Frank Bruni is a man of principle, but unfortunately it is the Peter Principle. You see, Frank used to write about sandwiches. The sandwiches ($12) at this place are wonderful, he would opine; these sandwiches ($14) are not as tasty, his next article would read. He would comment on the haircut of the person who brought him his sandwich and perhaps say something rude about the wallpaper. He performed this work competently, and always handed in his work on time and with a minimum of grammatical errors. He was so good at passing judgement on sandwiches that his bosses at the New York Times had a great idea: he should stop writing about sandwiches and comment on politics and the culture in a bi-weekly column.
To stand out as particularly dimwitted and pointless while surrounded by Thomas Friedman, Maureen Dowd, and the eternally gullible Ross Douthat is an impressive feat, but Frank pulls it off time and time again, generally while pontificating on The Youth Problem. (He and David Brooks engage in a weekly bout of Indian leg-wrestling to see whose turn it is to malign Millennials.) But, Frank does have his bona fides on the young people; after all, he wrote a book of advice to the kids entitled Where You Go Is Not Who You’ll Be. It told them to stop worrying so dang much about which college they attended, as it really didn’t matter. (Mr. Bruni went to Columbia.)
These youngsters on their campuses: well, you see, they’re soft. It is not entirely their fault–most academicians are Bolsheviks, we are informed–but these darned youth are the worst darned youth this great country’s ever seen. They need–and you might want to sit down or cut off your legs–safe spaces. They claim to welcome diversity, but are secretly–and you might want to stand up or sew your legs back on for this–the real fascists. Colleges have made no effort to reach out to the real minorities in America: Trump supporters.

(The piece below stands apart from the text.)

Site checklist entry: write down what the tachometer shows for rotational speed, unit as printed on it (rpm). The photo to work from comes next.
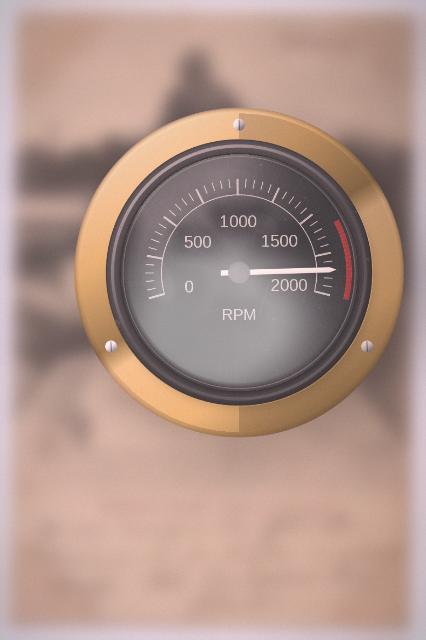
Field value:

Frank Bruni knows who the true bigots are.
“The idea that the only people who voted for Trump have missing front teeth is really so extraordinary, and yet I think that’s largely what people in the academy think,” said Jean Yarbrough, a conservative professor of political science at Bowdoin College who voted for him herself.
Political science is the cheez whiz of sciences, in that it does not contain any of the substance it is named after. Also: no, Jean. No one opposed to the current occupier of the White House thinks his voters are all yokels. We know they’re mostly suburban white people and the elderly. Both the moderately and staggeringly wealthy votes also went to Human Diarrhea, but there’s not that many of them.

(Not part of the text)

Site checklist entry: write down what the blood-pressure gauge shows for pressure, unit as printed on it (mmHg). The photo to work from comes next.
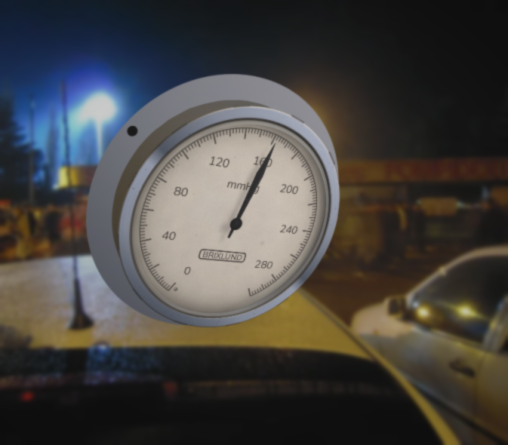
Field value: 160 mmHg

And that’s why it’s so frightening, Jean. Not that backwoods snake-handlers backed him, but the couple next door. People who hold jobs, raise families, successfully manage their alcohol problems. John Q. Public and Sally J. Mainstreet. A guy I know called them the volk. These fine citizens, competent in all other walks of life, chose idiocy, corruption, racism, soulless anger, and rank fuckery–all of this was on film, mind you–over four more years of milquetoast centrism and continued foreign wars. And now, almost a year into this embarrassing fiasco, with at least one cock-up a week that would have sunk any decent man (because decent man are held to the standards of decent men), with the CVS receipt of a list of putrid leaches he’s installed into power, with the Twitter fights and the nicknames and the Nazi-lovin’ and the covfefe and the Mooch and the golfing and the lies, all the lies, all the motherfucking lies pouring from his asshole of a mouth like rice-shits from a choleric, even after all that: 30% of the country still thinks he’s doing a spiffy job.
That’s what’s extraordinary, Jean. Go mutter “Gorsuch” to yourself while you masturbate.
I thought you were being shitty to Frank Bruni.
Oh, right. Got sidetracked by that lady I didn’t know existed but hate now.
You’re the voice of our times.
I know. This is how Frank ends the column; it’s not really a conclusion, just the part where he stopped typing.
I’m not suggesting that colleges normalize Trump, validate everyone who backed him or make room for the viciously bigoted sentiments he often stoked. But there’s inquisitive, constructive territory short of that.
And colleges should be places where we learn to persuade people not to take paths that we consider dangerous instead of simply gaping and yelling at them. That requires putting them and their ideas into the mix. Too many schools are flunking that assignment.
Where would that inquisitive, constructive territory be? Is it the territory where John Kelly thinks the North and South should have compromised on slavery?
O, pity the poor and pallid partisan! That red-hatted loner over in the corner. He’s got ideas to contribute, and he wants to be your friend unless you’re black. (He will make an exception if you’re one of the good ones.) Let us visit them in their diners and coffee shops, for they are the Real America and we are not Hearing Them. These bedraggled wrecks with nothing to their names but control of all three branches of government, most of the wealth, and demographic majorities: they’re being oppressed. Let us hear their ideas, which they will tell us as soon as Breitbart tells Fox to tell Trump to tweet at them. We, as liberals, must keep an open mind, but not progress to the next logical step in having an open mind, which is deciding whether the idea that just entered said mind is bugfuck dumb or not.
I’ve said it before: the bullets will come from the right, but the left will lead us to the brick wall and ask if the blindfold’s too tight.